The assembly language code in Listing 13-8 starts with a constant data segment that defines a series of packed permutation indices. The assembly language implementation of the matrix-vector multiplication algorithm uses these values to reorder the elements of the source matrix and vectors. The reason for this reordering is to facilitate the simultaneous calculation of four matrix-vector products. The function Avx512MatVecMulF32_ begins its execution by validating num_vec for divisibility by four. It then checks the matrix and vector buffer pointers for proper alignment on a 64-byte boundary.

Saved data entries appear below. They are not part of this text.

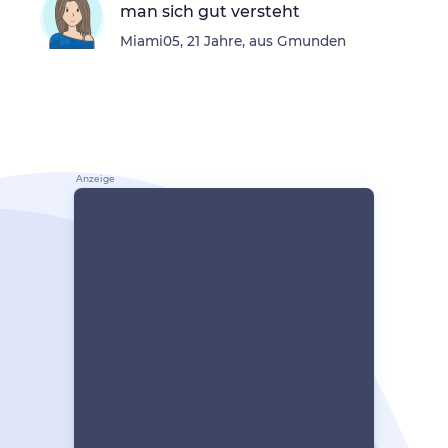
man sich gut versteht
Miami05, 21 Jahre, aus Gmunden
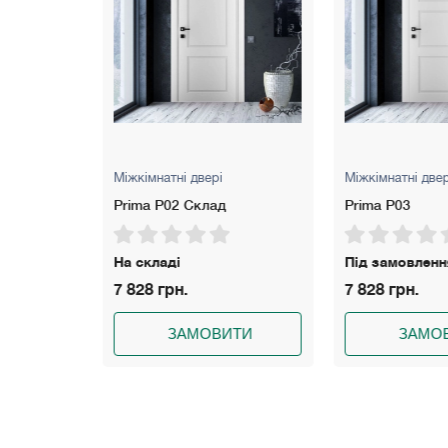
Міжкімнатні двері
Міжкімнатні две
Prima P03
Prima P04
Під замовлення
Під замовлен
7 828 грн.
7 828 грн.
ИТИ
ЗАМОВИТИ
ЗАМО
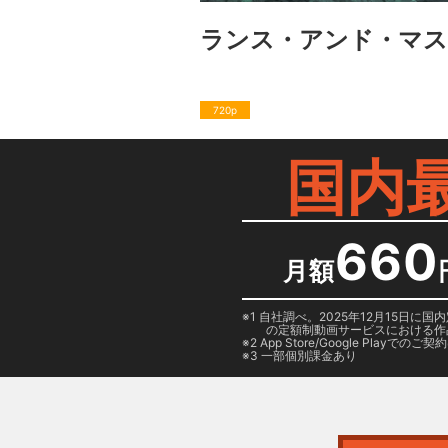
ランス・アンド・マ
720p
国内
660
月額
1 自社調べ。2025年12月15
の定額制動画サービスにおける作
2
App Store/Google Play
でのご契約は
3 一部個別課金あり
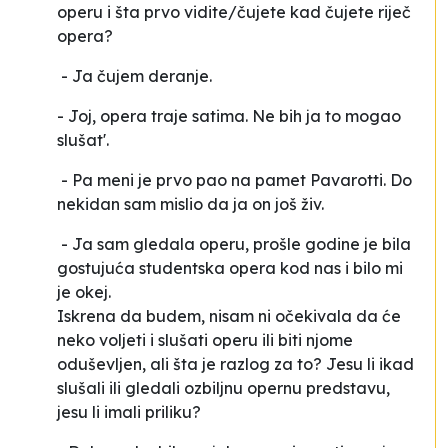
operu i šta prvo
vidite/čujete
kad čujete riječ
opera?
- Ja čujem
deranje.
- Joj, opera traje satima. Ne bih ja to mogao
slušat'.
- Pa meni je prvo pao na pamet Pavarotti. Do
nekidan sam mislio da ja on još živ.
- Ja sam gledala operu, prošle godine je bila
gostujuća studentska opera kod nas i bilo mi
je
okej
.
Iskrena da budem, nisam ni očekivala da će
neko voljeti i slušati operu ili biti njome
oduševljen, ali šta je razlog za to? Jesu li ikad
slušali ili gledali ozbiljnu opernu predstavu,
jesu li imali priliku?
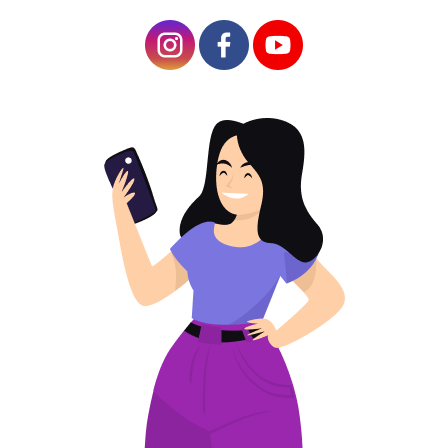
ข้อดีของคิวอาร์โค้ดบนป้าย
ถนน
รหัส QR บนป้ายถนนและป้ายบอกทางมีข้อดี
มากมาย:
เข้าถึงข้อมูลที่
สำคัญ
ป้ายบอกทาง
มีพื้นที่จำกัด ดังนั้น
คุณจึงใส่ข้อมูลลง
ไปไม่ได้มากนัก ไม่
ว่ามันจะมี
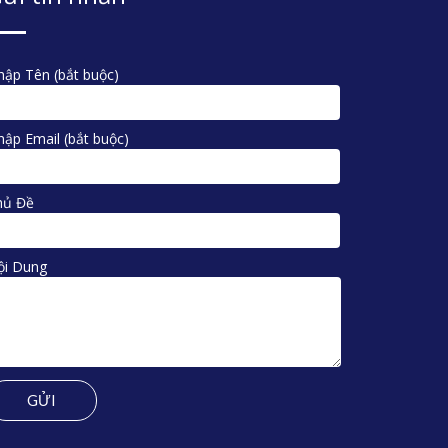
ập Tên (bắt buộc)
ập Email (bắt buộc)
hủ Đề
ội Dung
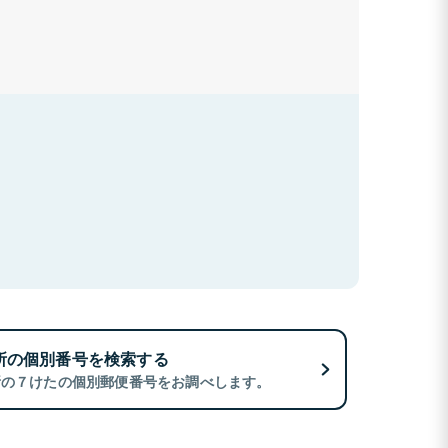
所の個別番号を検索する
所の７けたの個別郵便番号をお調べします。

Benchmark Timing Measurements for Matrix-Vector Multiplication Functions (1,000,000 Vectors)
CPU | Avx512MatVecMulF32Cpp | Avx512MatVecMulF32_ |
---|---|---|
i7-4790S | ---- | ---- |
i9-7900X | 6174 | 1778 |
i7-8700K | ---- | ---- |
Convolutions
Example Ch13_09
The C++ portion of source code example Ch13_09 is not shown in Listing 13-9 since it’s almost identical to the C++ code in example Ch11_02. Modifications made in the Ch13_09 C++ code include a few function name changes. The test arrays are also allocated on a 64-byte instead of a 32-byte boundary.
The assembly language function Avx512Convolve2_ implements the variable-size kernel convolution algorithm that’s described in Chapter 11. The primary difference between this function and its AVX2 counterpart Convolve2_ (see Listing 11-2) is the use of ZMM registers instead of YMM registers . The code that adjusts the index counter in register RBX was also modified to reflect the processing of 16 data points per iteration instead of 8. Similar changes were also made to the fixed-size kernel convolution function Avx512Convolve2Ks5_.

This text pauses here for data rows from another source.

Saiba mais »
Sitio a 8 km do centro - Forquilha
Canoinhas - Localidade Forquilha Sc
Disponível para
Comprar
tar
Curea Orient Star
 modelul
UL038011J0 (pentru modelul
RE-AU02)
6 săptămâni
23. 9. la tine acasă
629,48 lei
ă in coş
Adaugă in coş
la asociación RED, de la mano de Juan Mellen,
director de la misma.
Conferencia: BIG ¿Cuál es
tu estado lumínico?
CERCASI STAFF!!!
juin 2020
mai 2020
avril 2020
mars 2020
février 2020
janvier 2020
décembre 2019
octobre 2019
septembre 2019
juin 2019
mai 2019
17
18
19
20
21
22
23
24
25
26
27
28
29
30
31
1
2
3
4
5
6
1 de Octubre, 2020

Mean Execution Times (Microseconds) for AVX2 and AVX-512 Convolution Functions Using Five-Element Convolution Kernel (2,000,000 Signal Points)
CPU | Convolve2_ | Avx512Convolve2_ | Convolve2Ks5_ | Avx512Convolve2Ks5_ |
---|---|---|---|---|
i7-4790S | 1244 | ----- | 1067 | ---- |
i9-7900X | 956 | 757 | 719 | 693 |
i7-8700K | 859 | ----- | 595 | ---- |
Summary
When using merge masking with scalar or packed operands, the processor carries out the instruction’s calculation only if the corresponding opmask register bit is set to one. Otherwise, no calculation is performed and the destination operand element remains unchanged.
AVX-512 assembly language functions can use an opmask register destination operand with most instructions that perform scalar or packed compare operations. The bits of the opmask register can then be employed to effect data-driven logic decisions sans any conditional jump instructions using either merge or zero masking and (if necessary) simple Boolean operations.
AVX-512 assembly language functions must use the vmovdqu[32|64] and vmovdqa[32|64] instructions to perform move operations using 512-bit wide packed doubleword and quadword integer operands. These instructions can also be used with 256-bit and 128-bit wide operands.
Unlike AVX and AVX2, AVX-512 includes instructions that perform conversions between floating-point and unsigned integer operands.
AVX-512 functions should ensure that packed 128-, 256-, and 512-bit wide operands are aligned on a proper boundary whenever possible.
Assembly language functions that use AVX-512 instructions with registers ZMM0–ZMM15 or YMM0–YMM15 register operands should always use a vzeroupper instruction before program control is transferred back to the calling function.
Assembly language functions and algorithms that employ a structure of arrays are often faster than those that use an array of structures.
The Visual C++ calling convention treats AVX-512 registers ZMM16–ZMM31, YMM16–YMM31, and XMM16–XMM31 as volatile across function boundaries. This means that a function can use these registers without needing to preserve their values.